Work instructions - Copy every one of the records below line for line, keeping each character, break, and symbol unchanged.

Task inputs -
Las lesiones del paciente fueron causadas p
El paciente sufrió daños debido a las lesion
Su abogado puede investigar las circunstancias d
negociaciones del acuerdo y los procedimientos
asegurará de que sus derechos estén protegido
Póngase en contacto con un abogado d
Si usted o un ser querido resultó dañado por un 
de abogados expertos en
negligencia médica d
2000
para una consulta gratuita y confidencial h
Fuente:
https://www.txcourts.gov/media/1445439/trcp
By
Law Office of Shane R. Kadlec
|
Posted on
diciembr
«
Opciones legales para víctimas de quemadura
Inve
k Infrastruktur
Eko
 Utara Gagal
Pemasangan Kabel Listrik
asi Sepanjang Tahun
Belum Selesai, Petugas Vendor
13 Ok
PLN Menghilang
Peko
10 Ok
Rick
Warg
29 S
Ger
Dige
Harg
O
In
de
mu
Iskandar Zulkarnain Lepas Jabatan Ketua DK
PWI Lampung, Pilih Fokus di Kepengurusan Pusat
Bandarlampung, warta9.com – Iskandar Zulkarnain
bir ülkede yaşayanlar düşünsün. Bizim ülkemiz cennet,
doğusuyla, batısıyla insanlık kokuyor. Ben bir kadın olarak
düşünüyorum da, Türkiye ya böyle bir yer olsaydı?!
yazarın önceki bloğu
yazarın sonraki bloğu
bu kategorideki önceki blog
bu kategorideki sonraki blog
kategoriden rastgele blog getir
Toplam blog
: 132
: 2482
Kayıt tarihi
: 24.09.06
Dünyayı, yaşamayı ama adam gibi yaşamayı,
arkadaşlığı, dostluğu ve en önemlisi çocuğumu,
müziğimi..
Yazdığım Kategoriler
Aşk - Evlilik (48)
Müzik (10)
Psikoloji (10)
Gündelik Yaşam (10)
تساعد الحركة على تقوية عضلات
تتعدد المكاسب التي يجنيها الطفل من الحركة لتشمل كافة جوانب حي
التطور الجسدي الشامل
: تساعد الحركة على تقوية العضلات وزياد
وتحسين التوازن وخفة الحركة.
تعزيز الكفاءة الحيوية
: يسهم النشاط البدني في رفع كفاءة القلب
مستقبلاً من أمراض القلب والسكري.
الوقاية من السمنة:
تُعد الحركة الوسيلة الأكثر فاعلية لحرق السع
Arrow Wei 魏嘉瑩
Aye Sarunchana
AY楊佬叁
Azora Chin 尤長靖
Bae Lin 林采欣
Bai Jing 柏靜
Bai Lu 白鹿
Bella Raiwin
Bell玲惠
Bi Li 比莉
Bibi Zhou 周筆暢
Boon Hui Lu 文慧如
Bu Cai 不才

Written response -
Las lesiones del paciente fueron causadas p
El paciente sufrió daños debido a las lesion
Su abogado puede investigar las circunstancias d
negociaciones del acuerdo y los procedimientos
asegurará de que sus derechos estén protegido
Póngase en contacto con un abogado d
Si usted o un ser querido resultó dañado por un 
de abogados expertos en
negligencia médica d
2000
para una consulta gratuita y confidencial h
Fuente:
https://www.txcourts.gov/media/1445439/trcp
By
Law Office of Shane R. Kadlec
|
Posted on
diciembr
«
Opciones legales para víctimas de quemadura
Inve
k Infrastruktur
Eko
 Utara Gagal
Pemasangan Kabel Listrik
asi Sepanjang Tahun
Belum Selesai, Petugas Vendor
13 Ok
PLN Menghilang
Peko
10 Ok
Rick
Warg
29 S
Ger
Dige
Harg
O
In
de
mu
Iskandar Zulkarnain Lepas Jabatan Ketua DK
PWI Lampung, Pilih Fokus di Kepengurusan Pusat
Bandarlampung, warta9.com – Iskandar Zulkarnain
bir ülkede yaşayanlar düşünsün. Bizim ülkemiz cennet,
doğusuyla, batısıyla insanlık kokuyor. Ben bir kadın olarak
düşünüyorum da, Türkiye ya böyle bir yer olsaydı?!
yazarın önceki bloğu
yazarın sonraki bloğu
bu kategorideki önceki blog
bu kategorideki sonraki blog
kategoriden rastgele blog getir
Toplam blog
: 132
: 2482
Kayıt tarihi
: 24.09.06
Dünyayı, yaşamayı ama adam gibi yaşamayı,
arkadaşlığı, dostluğu ve en önemlisi çocuğumu,
müziğimi..
Yazdığım Kategoriler
Aşk - Evlilik (48)
Müzik (10)
Psikoloji (10)
Gündelik Yaşam (10)
تساعد الحركة على تقوية عضلات
تتعدد المكاسب التي يجنيها الطفل من الحركة لتشمل كافة جوانب حي
التطور الجسدي الشامل
: تساعد الحركة على تقوية العضلات وزياد
وتحسين التوازن وخفة الحركة.
تعزيز الكفاءة الحيوية
: يسهم النشاط البدني في رفع كفاءة القلب
مستقبلاً من أمراض القلب والسكري.
الوقاية من السمنة:
تُعد الحركة الوسيلة الأكثر فاعلية لحرق السع
Arrow Wei 魏嘉瑩
Aye Sarunchana
AY楊佬叁
Azora Chin 尤長靖
Bae Lin 林采欣
Bai Jing 柏靜
Bai Lu 白鹿
Bella Raiwin
Bell玲惠
Bi Li 比莉
Bibi Zhou 周筆暢
Boon Hui Lu 文慧如
Bu Cai 不才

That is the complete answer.